_DATASET RECORDS_
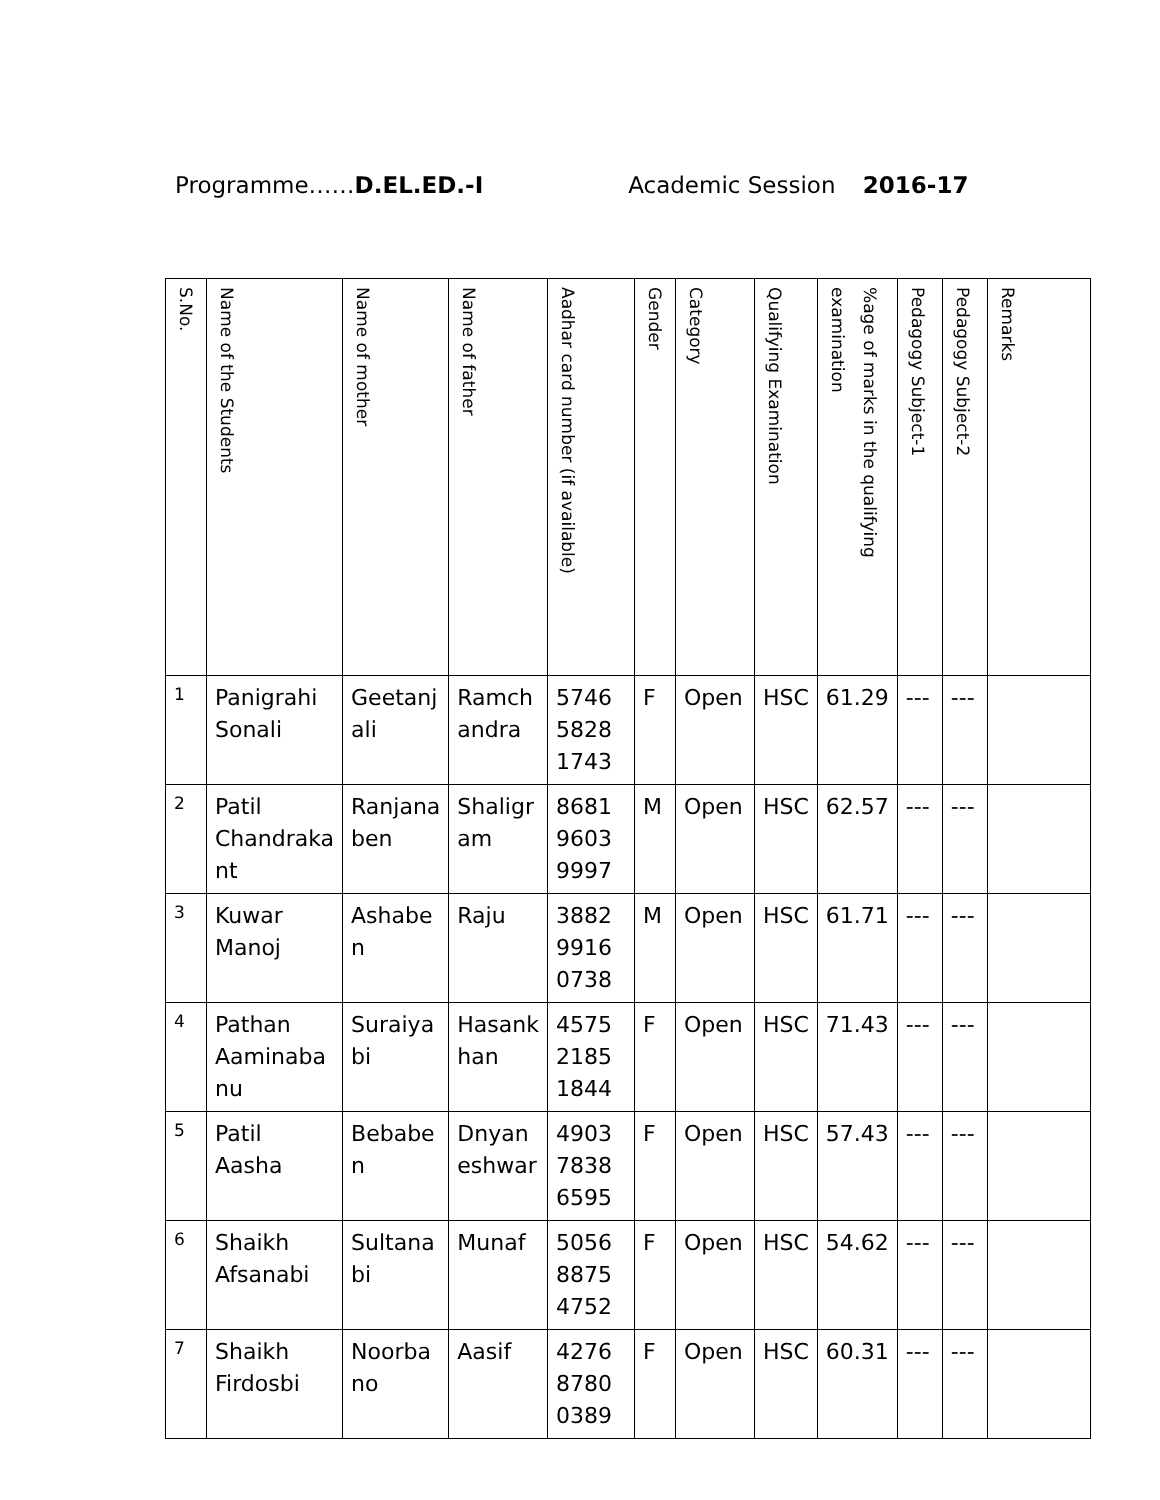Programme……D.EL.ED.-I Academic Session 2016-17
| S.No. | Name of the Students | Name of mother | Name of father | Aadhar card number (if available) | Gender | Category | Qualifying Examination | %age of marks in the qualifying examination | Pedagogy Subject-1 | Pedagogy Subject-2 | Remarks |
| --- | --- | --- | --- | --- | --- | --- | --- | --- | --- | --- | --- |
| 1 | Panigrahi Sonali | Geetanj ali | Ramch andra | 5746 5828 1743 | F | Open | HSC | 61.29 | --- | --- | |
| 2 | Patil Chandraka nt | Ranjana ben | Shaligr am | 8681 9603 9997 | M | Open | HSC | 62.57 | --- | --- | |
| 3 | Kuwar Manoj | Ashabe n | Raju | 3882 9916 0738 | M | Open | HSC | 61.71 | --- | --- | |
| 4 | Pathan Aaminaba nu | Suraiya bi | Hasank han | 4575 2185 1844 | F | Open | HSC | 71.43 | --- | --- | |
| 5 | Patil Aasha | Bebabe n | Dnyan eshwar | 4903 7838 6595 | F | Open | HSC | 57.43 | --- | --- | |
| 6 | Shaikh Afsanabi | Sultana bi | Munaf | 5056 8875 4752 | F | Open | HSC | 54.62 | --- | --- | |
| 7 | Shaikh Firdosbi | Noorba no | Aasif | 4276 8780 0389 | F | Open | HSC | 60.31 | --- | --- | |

...

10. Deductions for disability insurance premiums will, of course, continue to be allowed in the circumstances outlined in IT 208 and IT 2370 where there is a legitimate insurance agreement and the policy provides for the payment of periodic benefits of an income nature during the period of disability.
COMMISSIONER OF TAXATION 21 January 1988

_YOUR TASK_
Copy out the lines above exactly, beginning at the one that contains "Patil Chandraka nt" and ending at the one that contains "Kuwar Manoj |".

_YOUR RESPONSE_
| 2 | Patil Chandraka nt | Ranjana ben | Shaligr am | 8681 9603 9997 | M | Open | HSC | 62.57 | --- | --- | |
| 3 | Kuwar Manoj | Ashabe n | Raju | 3882 9916 0738 | M | Open | HSC | 61.71 | --- | --- | |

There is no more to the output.